Win fished in his jacket and pulled out a phone, which he handed to her as Marguerite opened the door and slid into the vehicle beside him. “Two of my best security personnel will be following at a discreet distance until we reach our destination. They are, happily enough, also proficient at construction. I plan to use them to enter the premises despite the key Dawson Holt has so graciously supplied, to ensure that the interior is not in as ramshackle condition as the exterior. I’ll have them transmit a message if anything unfortunate happens.”
 
; Opposite him, Cindy blinked. She took the phone. “How likely is it that this goes to a call center in Charleston to feed me whatever load of crap you prefer to dump?”
“Cindy,” Marguerite said, her tone warning. Win offered Cindy a, well, winning smile.

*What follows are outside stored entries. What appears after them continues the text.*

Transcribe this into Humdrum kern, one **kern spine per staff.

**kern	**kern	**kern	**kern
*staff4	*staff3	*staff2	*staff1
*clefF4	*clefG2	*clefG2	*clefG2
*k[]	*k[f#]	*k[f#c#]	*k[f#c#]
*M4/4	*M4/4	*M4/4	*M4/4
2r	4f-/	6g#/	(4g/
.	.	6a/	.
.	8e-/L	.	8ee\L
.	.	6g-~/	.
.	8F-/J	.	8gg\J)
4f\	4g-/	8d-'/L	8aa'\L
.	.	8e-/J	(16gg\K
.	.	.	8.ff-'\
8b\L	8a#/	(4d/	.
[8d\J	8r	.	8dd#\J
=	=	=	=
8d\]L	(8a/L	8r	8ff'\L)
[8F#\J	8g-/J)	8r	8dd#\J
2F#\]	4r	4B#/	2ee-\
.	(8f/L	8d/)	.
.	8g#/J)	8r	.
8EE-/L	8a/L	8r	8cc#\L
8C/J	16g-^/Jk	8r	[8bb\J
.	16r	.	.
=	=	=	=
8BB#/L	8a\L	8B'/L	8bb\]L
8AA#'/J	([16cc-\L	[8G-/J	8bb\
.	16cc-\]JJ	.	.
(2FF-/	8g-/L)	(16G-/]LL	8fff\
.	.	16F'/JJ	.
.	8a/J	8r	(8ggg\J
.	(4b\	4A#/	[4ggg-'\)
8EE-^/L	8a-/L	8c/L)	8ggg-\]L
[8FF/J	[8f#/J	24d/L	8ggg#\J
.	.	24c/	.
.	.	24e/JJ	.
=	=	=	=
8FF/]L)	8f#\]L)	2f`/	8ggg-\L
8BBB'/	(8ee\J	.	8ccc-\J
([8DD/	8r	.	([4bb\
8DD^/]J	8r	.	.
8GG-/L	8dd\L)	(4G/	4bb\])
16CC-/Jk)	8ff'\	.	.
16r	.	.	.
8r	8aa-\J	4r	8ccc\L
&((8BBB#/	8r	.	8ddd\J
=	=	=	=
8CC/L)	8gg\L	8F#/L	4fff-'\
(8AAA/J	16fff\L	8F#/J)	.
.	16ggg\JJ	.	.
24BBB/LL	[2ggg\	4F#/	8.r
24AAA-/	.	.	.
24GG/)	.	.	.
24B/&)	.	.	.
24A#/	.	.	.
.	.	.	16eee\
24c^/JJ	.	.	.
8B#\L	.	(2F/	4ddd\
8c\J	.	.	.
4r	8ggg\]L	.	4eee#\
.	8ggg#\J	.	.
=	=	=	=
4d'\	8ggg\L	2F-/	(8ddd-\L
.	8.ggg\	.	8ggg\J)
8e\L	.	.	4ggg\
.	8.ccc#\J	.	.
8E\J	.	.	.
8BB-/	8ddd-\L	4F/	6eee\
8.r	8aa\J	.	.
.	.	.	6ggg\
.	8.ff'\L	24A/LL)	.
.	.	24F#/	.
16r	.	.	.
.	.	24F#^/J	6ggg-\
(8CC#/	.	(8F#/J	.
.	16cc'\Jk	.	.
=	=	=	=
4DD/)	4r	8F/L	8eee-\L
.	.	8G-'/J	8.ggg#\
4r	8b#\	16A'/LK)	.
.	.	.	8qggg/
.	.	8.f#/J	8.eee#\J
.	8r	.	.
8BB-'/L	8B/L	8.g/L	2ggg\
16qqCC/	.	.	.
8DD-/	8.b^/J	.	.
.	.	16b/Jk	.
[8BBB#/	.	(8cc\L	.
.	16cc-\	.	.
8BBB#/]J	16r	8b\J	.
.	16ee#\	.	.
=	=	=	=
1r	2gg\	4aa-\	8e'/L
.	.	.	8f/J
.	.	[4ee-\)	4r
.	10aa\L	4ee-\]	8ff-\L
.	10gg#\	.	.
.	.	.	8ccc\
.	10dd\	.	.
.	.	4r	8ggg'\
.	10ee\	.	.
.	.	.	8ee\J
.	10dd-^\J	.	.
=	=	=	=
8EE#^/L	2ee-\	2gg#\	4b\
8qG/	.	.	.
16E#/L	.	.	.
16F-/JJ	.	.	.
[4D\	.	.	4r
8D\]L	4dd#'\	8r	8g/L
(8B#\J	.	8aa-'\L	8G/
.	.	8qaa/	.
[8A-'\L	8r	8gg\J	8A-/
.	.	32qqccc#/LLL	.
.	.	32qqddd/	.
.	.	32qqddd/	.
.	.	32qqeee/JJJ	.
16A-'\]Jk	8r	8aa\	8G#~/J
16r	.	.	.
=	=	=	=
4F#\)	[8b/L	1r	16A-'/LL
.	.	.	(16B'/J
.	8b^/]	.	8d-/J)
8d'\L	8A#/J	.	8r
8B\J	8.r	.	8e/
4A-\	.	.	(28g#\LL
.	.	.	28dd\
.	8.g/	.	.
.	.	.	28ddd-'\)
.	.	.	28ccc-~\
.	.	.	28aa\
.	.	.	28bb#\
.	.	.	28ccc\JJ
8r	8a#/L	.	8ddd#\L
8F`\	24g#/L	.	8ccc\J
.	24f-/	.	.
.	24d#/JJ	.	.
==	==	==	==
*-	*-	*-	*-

“I have no intention of allowing Ms. Saleri to come to harm on my watch,” he said, as formally as he could muster. He reached for another phone and swiped it on, then hit a number on speed dial. Moments later a second vehicle pulled in behind him. Cindy straightened and watched it. It was a utility van, with a home inspection decal on the side.
“Fair enough.”
Beside him, Marguerite groaned. “I swear to God, you’d think I was sixteen years old and going to my first dance,” she said, her words barely audible.
“Thank you, Mr. Masters,” Cindy said, stepping back from the car. “You take care now.”
Win thanked her as well—the woman was only doing her job—and pulled out of the long drive, the van lumbering behind him. He could sense the mortification flowing off Marguerite in waves, but she knew the drill better than anyone. She’d been living in a royal, or at least semi-royal, household her entire life. Security was simply part of the package.
Her thoughts must have been tracking his because, without turning her face from the window, she asked, “How heavy is your family security?”
“Now? Remarkably light. I usually use drivers who are trained bodyguards. When I drive solo, the entourage you just saw or some variation thereof are usually in play.”
That made her turn. “Seriously? Every day?”
“Well, not every day, no, but every day I travel. For the most part, their job is very boring, so I generally hire multi-taskers who can serve as private assistants, translators, and more usually construction experts like the gentlemen following us today.”
“So they can handle a hammer and a gun.”
“I prefer to be efficient.”
She chuckled, relaxing further. Win kept his gaze on the road as she studied him, still not quite ready to meet her eyes. She smelled faintly of honeysuckle and sunshine, as if she’d spent all morning outside in the garden, and he wanted the scent imprinted on his memory. He wanted everything about this woman imprinted on his memory, which was a problem.